Originally posted by Mike2
Can a vector be described in the most general terms by two points on a manifold, as a line with a starting and ending point in some manifold?
Originally posted by pmb_phy
If the space is flat then yes. If the space is curved then no. For a curved manifold you can't arbitrarily take any two points and obtain a unique vector.
Hallsofivy wrote "a vector is a derivative"!. If by this you mean that a vector v = (v1, ... , vn) defines a directional derivative operator at a point P in the manifold and vice versa then I agree.
This is Cartan's notion of a vector if I recall correctly?
It is based on the notion that displacement vectors are in a one-to-one correspondence with directional derivative operators.
However a vector can also be defined in otherways too. E.g. a vector can be defined as any quantity v whosse components = (v1, ... , vn) transform as the coordinate displacements dxa which is almost the same thing. Or one can define a vector as a linear map of 1-forms to scalars which obeys the Leibnitz rule.
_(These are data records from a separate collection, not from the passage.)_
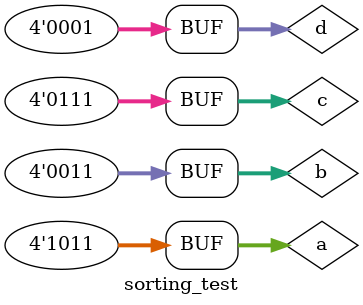
<source format=v>

module sorting_test();

wire [3:0]x,y,z,w;
 reg [3:0]a,b,c,d;


sorting test(

.a(a),
.b(b),
.c(c),
.d(d),
.x(x),
.y(y),
.z(z),
.w(w)
);


initial begin

   a = 4'b1011;
   b = 4'b0011; 
   c = 4'b0111; 
   d = 4'b0001;
  #10;
 
 

end

endmodule

</source>
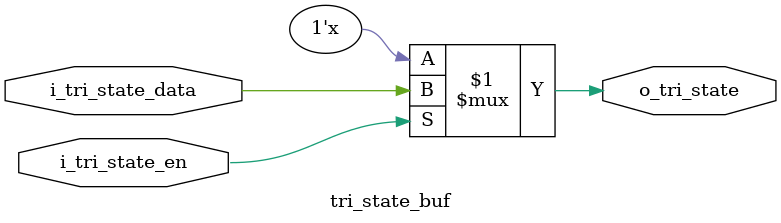
<source format=v>

module tri_state_buf (
	input  wire  i_tri_state_data ,
	input  wire  i_tri_state_en   ,
	output wire  o_tri_state       );

	assign o_tri_state = (i_tri_state_en)?i_tri_state_data:1'bz;
	
endmodule
</source>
Originally posted by HallsofIvy
Yes, that was exactly what I meant. I would also note that in order to "transform as coordinate displacements dxa" you need to use the chain rule so that you do need derivatives. I would just drop the word almost from "which is almost the same thing"! The crucial point, since the original question was about vectors in terms of "two points on a manifold" is that vectors exist in the tangent space at each point on a manifold, not on the manifold itself.